By no means do I intend to white knight CoD here, but one of the main advantages perceivable there is that any progression is essentially horizontal. Leveling gives more options, to increase the complexity of how you interact versus other options equipped by other players. You already start off with basically balanced classes from the start. It's less about instant gratification in terms of rewards, etc., as it is about instant action, immediately getting to a position where you can see where you really stand, with a full range of interaction within that environment (your class vs. any other, even if you do not yet have access to every class). The same can be said for mobas like HotS, DotA2, LoL, or FPS-objective games like Overwatch or TF2, or just about any other arena skill-based game. Seems a little bit weird then to be putting that example in line with a vertical progression model like XIV's, where unranked PvP (luckily there at least) is one of the few places where gear doesn't especially matter.
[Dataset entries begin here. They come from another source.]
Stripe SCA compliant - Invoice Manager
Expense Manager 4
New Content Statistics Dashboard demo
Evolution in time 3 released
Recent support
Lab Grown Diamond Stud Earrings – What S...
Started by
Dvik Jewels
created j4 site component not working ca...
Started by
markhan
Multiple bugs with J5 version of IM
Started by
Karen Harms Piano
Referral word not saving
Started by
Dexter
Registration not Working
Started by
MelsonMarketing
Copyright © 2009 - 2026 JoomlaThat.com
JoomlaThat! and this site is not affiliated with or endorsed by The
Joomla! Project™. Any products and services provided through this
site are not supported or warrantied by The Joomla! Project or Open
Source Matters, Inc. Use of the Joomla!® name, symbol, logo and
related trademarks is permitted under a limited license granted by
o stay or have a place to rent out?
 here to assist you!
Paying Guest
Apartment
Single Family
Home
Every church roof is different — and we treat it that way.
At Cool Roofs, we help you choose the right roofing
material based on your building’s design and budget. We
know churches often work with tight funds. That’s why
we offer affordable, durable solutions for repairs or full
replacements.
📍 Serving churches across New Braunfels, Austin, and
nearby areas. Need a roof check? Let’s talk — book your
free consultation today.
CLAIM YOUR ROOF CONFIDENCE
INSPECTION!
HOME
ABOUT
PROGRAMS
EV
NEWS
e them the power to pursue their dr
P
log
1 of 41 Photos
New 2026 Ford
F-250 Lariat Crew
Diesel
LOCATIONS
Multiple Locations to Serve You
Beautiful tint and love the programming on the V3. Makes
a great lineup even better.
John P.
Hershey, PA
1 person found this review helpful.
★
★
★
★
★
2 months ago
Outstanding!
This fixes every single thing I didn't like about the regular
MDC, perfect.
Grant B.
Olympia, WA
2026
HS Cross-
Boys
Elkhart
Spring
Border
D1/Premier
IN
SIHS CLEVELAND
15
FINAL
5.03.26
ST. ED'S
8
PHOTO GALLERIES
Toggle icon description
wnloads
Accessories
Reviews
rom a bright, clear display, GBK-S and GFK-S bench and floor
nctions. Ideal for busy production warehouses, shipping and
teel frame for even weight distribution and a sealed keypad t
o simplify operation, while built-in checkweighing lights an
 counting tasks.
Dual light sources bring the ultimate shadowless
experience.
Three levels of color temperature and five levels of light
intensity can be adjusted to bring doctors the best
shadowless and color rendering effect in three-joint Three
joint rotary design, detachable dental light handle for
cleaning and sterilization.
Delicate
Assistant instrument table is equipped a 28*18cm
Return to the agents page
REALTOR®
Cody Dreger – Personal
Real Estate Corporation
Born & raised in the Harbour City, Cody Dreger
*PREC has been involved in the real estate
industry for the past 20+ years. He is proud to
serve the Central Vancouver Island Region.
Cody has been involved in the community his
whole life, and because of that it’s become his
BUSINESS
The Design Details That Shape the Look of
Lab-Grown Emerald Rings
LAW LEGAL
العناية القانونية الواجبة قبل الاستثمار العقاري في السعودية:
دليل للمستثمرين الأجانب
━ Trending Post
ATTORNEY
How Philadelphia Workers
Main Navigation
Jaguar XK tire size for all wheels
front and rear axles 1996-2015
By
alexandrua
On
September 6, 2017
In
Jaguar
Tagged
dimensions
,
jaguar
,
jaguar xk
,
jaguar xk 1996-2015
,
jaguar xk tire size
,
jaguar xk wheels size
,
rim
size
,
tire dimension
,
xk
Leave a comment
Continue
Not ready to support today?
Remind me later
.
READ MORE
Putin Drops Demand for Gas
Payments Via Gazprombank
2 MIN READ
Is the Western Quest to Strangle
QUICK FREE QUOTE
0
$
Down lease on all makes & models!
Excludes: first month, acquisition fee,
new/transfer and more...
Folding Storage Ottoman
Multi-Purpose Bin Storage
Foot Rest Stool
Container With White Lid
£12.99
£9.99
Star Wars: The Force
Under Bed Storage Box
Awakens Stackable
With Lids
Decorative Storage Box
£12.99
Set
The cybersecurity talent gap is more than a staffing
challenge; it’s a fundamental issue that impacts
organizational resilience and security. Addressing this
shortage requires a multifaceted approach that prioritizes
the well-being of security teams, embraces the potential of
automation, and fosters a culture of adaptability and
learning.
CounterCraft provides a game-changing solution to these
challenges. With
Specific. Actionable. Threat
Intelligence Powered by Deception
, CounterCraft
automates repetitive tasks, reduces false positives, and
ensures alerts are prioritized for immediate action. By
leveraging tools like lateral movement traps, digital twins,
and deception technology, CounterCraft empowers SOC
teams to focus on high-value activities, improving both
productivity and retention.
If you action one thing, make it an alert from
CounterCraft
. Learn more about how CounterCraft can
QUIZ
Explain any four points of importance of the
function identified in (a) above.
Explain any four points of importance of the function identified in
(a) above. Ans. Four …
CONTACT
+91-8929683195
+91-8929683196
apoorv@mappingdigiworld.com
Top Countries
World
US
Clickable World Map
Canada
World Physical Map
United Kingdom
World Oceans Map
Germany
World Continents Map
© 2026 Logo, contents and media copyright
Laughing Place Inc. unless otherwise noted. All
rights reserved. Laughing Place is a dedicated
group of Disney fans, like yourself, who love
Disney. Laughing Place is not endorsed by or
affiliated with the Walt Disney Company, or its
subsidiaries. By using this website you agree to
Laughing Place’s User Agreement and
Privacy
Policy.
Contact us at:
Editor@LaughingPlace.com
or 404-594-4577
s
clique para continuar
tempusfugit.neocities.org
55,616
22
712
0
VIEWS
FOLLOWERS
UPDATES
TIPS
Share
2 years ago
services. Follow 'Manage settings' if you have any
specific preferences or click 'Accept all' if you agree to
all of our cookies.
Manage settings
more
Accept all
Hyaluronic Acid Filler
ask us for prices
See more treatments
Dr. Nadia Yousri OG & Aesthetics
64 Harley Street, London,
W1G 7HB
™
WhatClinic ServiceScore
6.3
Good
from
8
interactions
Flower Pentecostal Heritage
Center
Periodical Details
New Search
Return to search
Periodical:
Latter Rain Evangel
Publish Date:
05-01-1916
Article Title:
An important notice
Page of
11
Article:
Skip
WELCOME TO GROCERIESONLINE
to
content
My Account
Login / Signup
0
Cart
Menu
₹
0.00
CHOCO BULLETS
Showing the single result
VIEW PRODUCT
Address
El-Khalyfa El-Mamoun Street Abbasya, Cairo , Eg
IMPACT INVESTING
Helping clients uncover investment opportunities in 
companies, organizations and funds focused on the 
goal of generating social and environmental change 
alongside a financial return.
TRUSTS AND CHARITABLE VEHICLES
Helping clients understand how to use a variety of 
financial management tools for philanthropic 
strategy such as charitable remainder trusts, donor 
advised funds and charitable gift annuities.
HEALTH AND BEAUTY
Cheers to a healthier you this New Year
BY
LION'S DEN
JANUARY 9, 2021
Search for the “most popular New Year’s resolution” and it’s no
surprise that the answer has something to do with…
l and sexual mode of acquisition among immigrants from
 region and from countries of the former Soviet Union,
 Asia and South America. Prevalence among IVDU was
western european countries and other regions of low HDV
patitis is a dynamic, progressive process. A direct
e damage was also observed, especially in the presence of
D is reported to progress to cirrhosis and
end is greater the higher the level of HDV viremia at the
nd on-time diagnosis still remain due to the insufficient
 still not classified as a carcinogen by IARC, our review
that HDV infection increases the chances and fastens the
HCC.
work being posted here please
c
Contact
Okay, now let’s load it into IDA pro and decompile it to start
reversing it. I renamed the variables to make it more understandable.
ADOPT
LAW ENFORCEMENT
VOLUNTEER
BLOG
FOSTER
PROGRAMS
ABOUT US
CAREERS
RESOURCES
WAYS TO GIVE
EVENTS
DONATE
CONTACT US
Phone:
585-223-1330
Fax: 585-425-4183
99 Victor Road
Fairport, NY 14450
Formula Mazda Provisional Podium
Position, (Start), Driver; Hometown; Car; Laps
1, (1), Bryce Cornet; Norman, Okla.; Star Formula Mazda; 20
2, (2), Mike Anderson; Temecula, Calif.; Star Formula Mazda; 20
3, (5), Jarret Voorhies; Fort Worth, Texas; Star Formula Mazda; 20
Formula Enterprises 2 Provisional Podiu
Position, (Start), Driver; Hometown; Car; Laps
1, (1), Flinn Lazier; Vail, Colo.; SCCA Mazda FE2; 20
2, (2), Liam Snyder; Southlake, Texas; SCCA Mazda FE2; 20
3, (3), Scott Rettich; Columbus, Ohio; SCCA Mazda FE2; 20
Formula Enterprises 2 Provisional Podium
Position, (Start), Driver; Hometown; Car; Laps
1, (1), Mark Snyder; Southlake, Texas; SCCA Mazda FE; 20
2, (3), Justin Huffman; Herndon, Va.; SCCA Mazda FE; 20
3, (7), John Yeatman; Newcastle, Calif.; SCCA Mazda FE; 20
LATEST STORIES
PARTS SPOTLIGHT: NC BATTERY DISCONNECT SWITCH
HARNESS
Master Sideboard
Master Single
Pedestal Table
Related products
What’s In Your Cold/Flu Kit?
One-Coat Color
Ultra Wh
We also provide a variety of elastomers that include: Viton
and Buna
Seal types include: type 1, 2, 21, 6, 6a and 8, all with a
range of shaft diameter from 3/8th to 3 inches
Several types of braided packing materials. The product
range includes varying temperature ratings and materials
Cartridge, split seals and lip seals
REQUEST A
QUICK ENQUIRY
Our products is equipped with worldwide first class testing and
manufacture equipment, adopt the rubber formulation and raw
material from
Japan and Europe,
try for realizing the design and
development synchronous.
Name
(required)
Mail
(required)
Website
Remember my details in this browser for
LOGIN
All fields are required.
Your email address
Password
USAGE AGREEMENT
They're fundamentally different, especially when so little of XIV, and most notably while leveling, depends on skill far more than gear.
Now, in the sense that a model was proven to work and then gets milked into a dry husk of a corpse, sure, XIV does certainly follow that idea, along with the majority of MMOs released since WoW's success to some degree or another. And like most, they forget that WoW worked as well as WoW did back then because it was WoW, and not especially due to its model.
To be honest, I almost wish that instantgratificationaction was the case with XIV. I don't mean that in the sense of wanting to be level 60 immediately (it didn't even take especially long to get all combat jobs to 60 as is), but simply that I'd like to be challenged, at appropriate escalation, from the start. Give due support and additional intermediate content for struggling players, rather than glossing over or trimming down mechanics to avoid conflicts.